# Task 1
Please write out the part of the inventory passage below starting at "5. Process Auditing" and ending at "for inventory processes.".
# Task 2
For each statement below, (a), (b) and (c), state yes or no for whether it agrees with the inventory passage, and quote the deciding words. (a) Cycle counting may run continuously or between set dates. (b) Process audits belong only at the shipping stage. (c) Stock rotation puts older stock in back storage.
# Task 3
Answer these questions on the inventory passage below, each on its own line and marked (a), (b), (c).
(a) Where does stock rotation add newer stock?
(b) What do errors found during each cycle count allow warehouse managers to do?
(c) What does cycle counting focus on?

# Passage shown
════════
Briefly defined, stock rotation involves adding newer stock to back storage while moving older stock to front storage for easier access. Establishing a successful stock rotation or inventory turn rate is a key part of avoiding waste due to product expiration or spoilage.
4. Cycle Counting
A highly efficient and effective way to maintain accurate inventory counts, cycle counting involves the daily tabulation of small amounts of warehouse inventory, often with the final cumulative objective of tabulating warehouse inventory in its entirety. This can prove especially useful for companies in industries that mandate 100-percent inventory count validations on a periodic basis.
In addition to ultimately boosting the efficiency of full inventory counts, cycle counting helps measure the ongoing success of existing warehouse processes and account for potential sources of error. Cycle counting can occur on an ongoing basis or begin and end on specified dates. Errors found during each cycle count allow warehouse managers to adjust inventory accounting records for accuracy.
5. Process Auditing
In addition to cycle counting, process auditing is a great method of proactive error source identification. For this reason alone, wise inventory managers will conduct objective audits early and often to monitor significant process changes and make process adjustments as needed. While cycle counting focuses on precise inventory numbers, auditing seeks a similar level of precision for inventory processes.
Process auditing is a blanket term that encompasses a broad spectrum of analytical procedures to evaluate an organization’s inventory methods while confirming that its financial records match an accurate count of its physical goods. Organizations should complete process audits at each transactional link in the inventory management chain from receiving to shipping. By paying careful attention to ease of operations at all processing points, inventory managers can dramatically boost efficiency and slash costs.
════════
# Dataset content

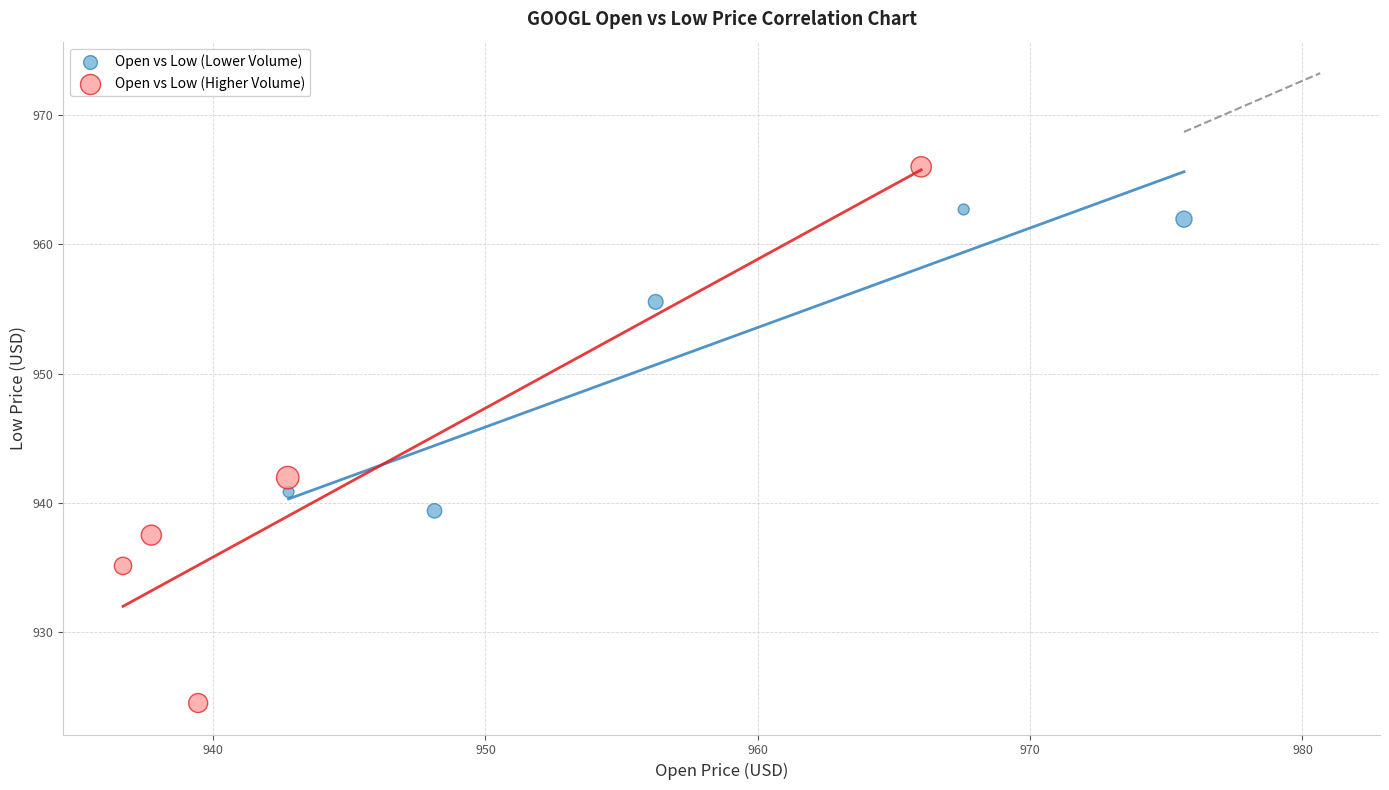

Which series reaches the minimum Y coordinate?

Open vs Low (Higher Volume)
════════
# Exercise output 1
5. Process Auditing
In addition to cycle counting, process auditing is a great method of proactive error source identification. For this reason alone, wise inventory managers will conduct objective audits early and often to monitor significant process changes and make process adjustments as needed. While cycle counting focuses on precise inventory numbers, auditing seeks a similar level of precision for inventory processes.

# Exercise output 2
(a) Yes: "Cycle counting can occur on an ongoing basis or begin and end on specified dates."
(b) No: "Organizations should complete process audits at each transactional link in the inventory management chain from receiving to shipping."
(c) No: "moving older stock to front storage for easier access"

# Exercise output 3
(a) To back storage.
(b) Adjust inventory accounting records for accuracy.
(c) Precise inventory numbers.